Each of these confidence interval may indicate that, There is a 95% chance that each of the confidence intervals may contain the true parameter value for each of the estimates. Notice that the intervals do not all exclude zero. However, those that were found to be statistically different from zero, do exclude zero. For these ones, based on the above tables, the bootstrap and parametric regressions, indicate that those slopes may all be significantly different from zero.

Discussions

The research may not have presented the need to use various regression techniques, so MLR with linearity in the model’s terms was employed. Saving_amount was explored as the response for this data set. Age was dichotomized into a categorical variable with three levels and both Dichotomized Age and Age were included in the model. All observations were z-score normalized. Then an MLR was conducted. Afterwards, a residual diagnostic followed. There seemed to not be any violations to the model’s assumptions. Afterwards, variable selection was conducted. Specifically, the best subsets procedure was used to determine the possible effectiveness of alternative models. This procedure revealed that the initial model may be the best choice moving forward. It was decided then, that the initial model, which was the full model, would be the final model. Because of the linearity of the model it may have been highly interpretable. Those interpretations were given above. Bootstrapping was then conducted. Two procedures, specifically. The first, sampled the observations with replacement and then fit a model.
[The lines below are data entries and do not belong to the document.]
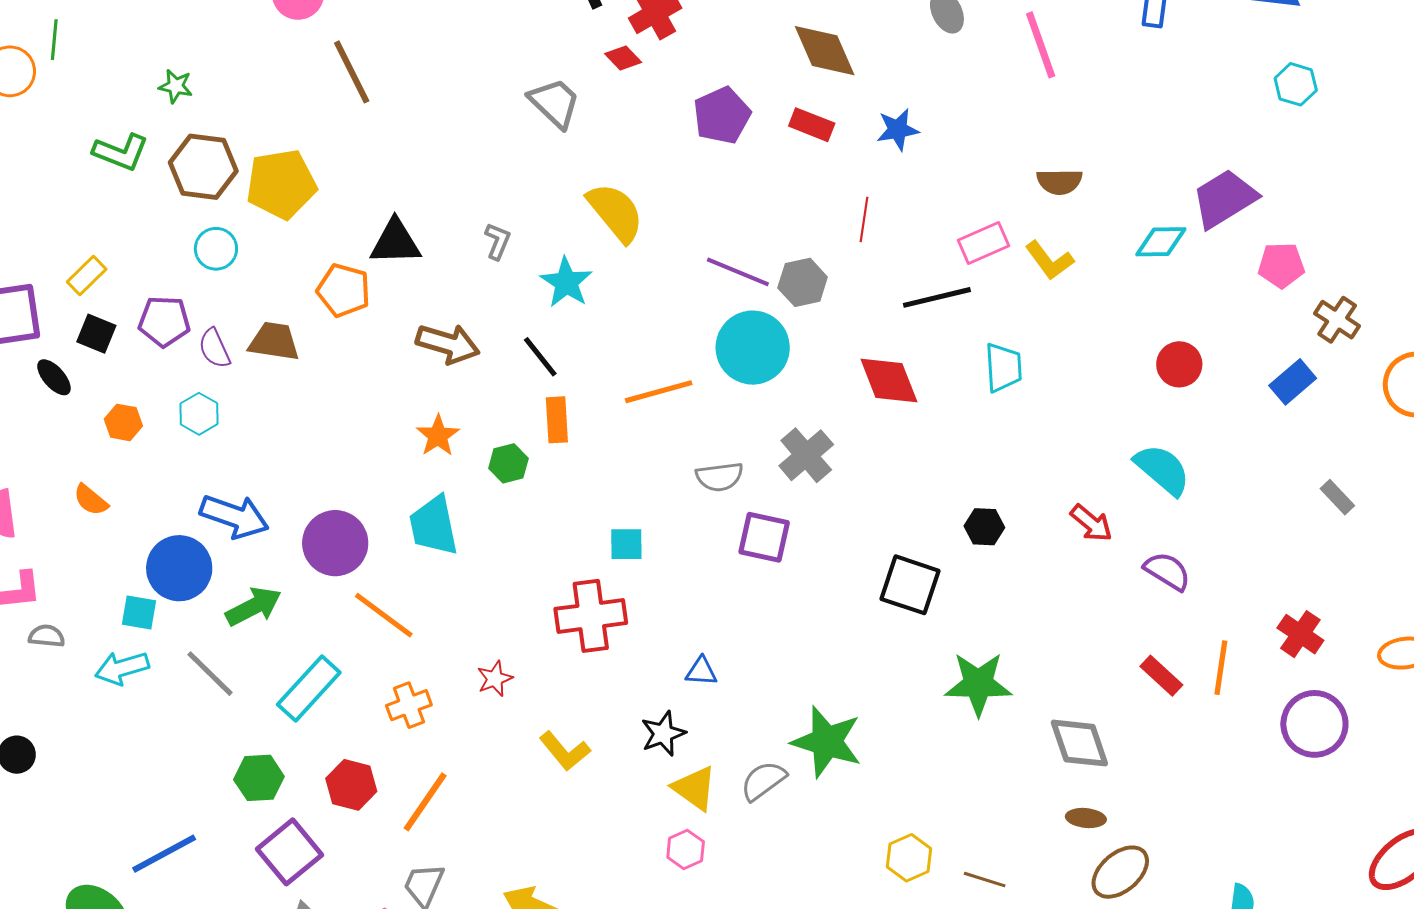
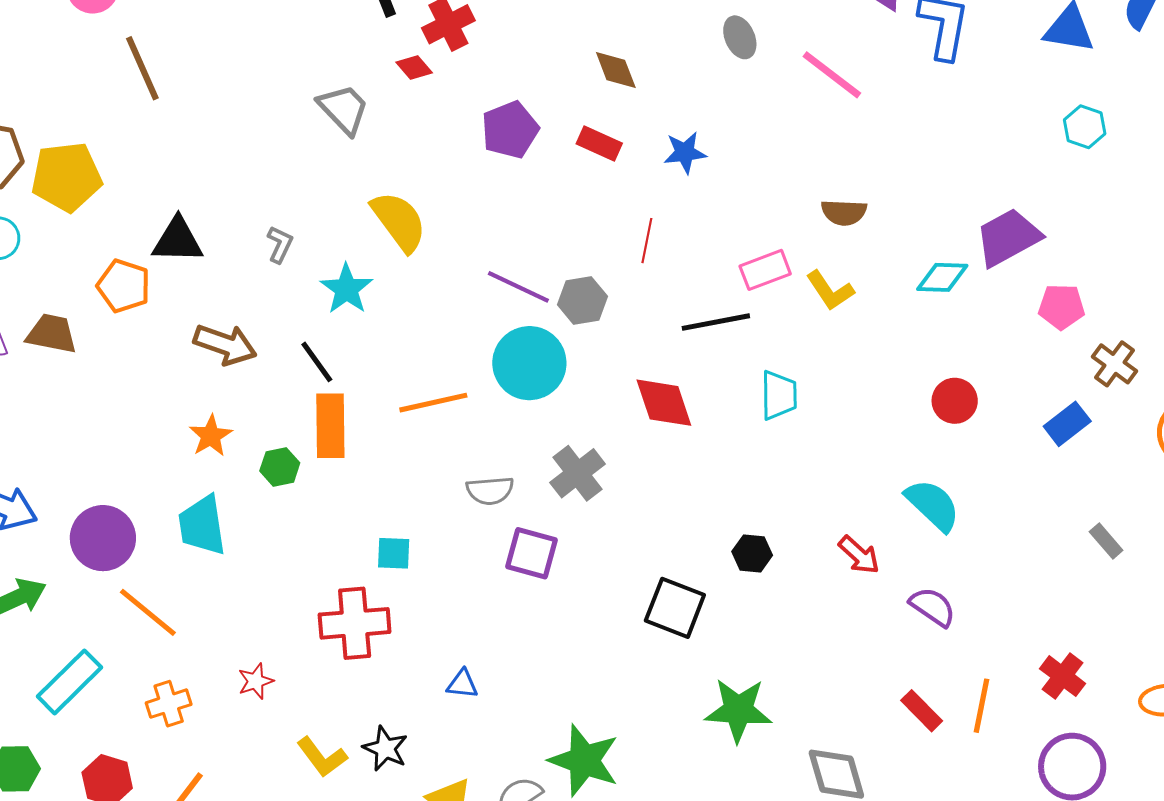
pink line: (1041, 45) -> (832, 75), turned -36
brown diamond: (825, 51) -> (616, 70), size x0.7
orange rectangle: (557, 420) -> (330, 426), size x1.4
black star: (663, 734) -> (385, 749), moved, turned -30

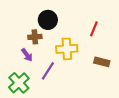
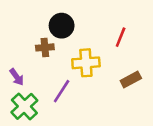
purple arrow: (27, 55) -> (17, 77), moved
brown rectangle: (102, 62) -> (131, 80), turned -42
The second, sampled the full models errors with replacement, summed them with their respective fitted values, then used those values to fit a bootstrapped model. The coefficients from each procedure were stored and 95% CI were derived from them and output in a table along with statistics from the MLR. Interpretations of theses bootstrapped values then followed. Note rerunning the analysis using the first bootstrapped procedure may present challenges based on the nature of its mechanics. Further research may be recommended. This may be a result of the wide confidence intervals around all of the slopes as well as the \(R^2_A\) value.